··· GIVEN DATA

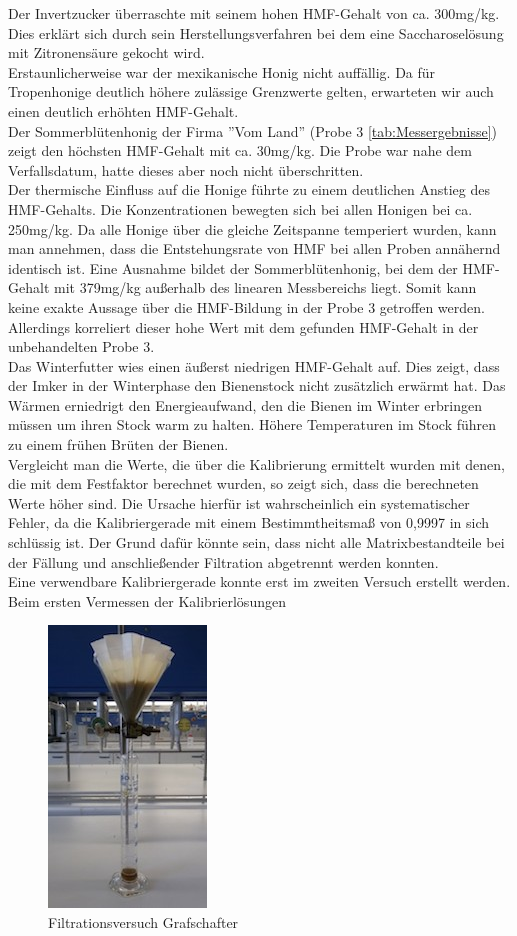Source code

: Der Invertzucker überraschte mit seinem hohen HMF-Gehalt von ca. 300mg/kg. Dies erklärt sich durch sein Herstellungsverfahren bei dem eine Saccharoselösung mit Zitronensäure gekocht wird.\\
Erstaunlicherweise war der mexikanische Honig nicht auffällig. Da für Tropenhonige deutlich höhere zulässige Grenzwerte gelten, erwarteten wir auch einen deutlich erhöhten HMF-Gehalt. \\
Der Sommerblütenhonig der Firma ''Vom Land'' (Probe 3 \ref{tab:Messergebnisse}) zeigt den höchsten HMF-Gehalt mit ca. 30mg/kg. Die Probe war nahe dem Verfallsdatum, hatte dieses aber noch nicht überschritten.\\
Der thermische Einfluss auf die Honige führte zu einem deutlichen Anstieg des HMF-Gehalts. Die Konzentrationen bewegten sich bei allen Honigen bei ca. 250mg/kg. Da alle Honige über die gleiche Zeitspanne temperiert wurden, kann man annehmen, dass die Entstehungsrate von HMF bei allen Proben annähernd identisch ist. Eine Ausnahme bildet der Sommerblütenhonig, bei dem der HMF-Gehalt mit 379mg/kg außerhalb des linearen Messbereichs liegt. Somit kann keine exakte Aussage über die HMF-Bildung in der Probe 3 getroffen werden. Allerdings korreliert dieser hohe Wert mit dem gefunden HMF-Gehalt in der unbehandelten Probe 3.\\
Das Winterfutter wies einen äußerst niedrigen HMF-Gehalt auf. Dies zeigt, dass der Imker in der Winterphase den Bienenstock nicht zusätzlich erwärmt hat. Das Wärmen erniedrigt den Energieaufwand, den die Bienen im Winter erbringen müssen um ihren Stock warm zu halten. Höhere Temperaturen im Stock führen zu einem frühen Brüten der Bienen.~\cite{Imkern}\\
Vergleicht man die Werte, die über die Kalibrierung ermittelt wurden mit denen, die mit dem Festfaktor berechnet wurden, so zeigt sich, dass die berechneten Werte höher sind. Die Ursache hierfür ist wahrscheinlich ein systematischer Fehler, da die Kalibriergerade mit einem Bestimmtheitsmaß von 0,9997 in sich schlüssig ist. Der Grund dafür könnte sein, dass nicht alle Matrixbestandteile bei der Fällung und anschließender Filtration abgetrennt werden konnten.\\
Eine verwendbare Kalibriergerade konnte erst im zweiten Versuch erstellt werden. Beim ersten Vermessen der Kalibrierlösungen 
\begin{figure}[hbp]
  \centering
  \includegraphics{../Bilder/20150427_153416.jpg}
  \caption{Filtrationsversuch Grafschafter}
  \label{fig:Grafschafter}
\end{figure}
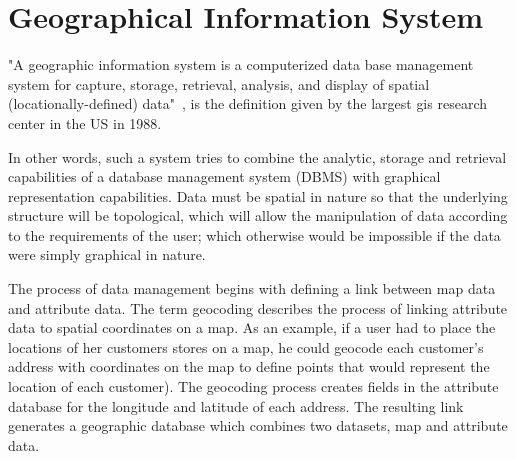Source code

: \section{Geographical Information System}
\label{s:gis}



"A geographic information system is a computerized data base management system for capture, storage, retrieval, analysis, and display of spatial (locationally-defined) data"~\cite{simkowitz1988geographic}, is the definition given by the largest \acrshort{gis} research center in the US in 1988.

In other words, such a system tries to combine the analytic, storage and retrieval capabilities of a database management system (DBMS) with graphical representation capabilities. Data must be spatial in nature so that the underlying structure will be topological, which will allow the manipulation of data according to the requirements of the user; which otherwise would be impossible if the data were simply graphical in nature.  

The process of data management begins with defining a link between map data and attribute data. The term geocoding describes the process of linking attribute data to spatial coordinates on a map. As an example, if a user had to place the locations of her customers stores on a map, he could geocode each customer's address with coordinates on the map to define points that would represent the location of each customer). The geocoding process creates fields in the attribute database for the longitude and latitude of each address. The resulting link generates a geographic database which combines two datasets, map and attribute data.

······

● **ASSIGNMENT**
If the string "Grafschafter" appears in a line of the entries, report the line.

● **RESPONSE**
  \caption{Filtrationsversuch Grafschafter}
  \label{fig:Grafschafter}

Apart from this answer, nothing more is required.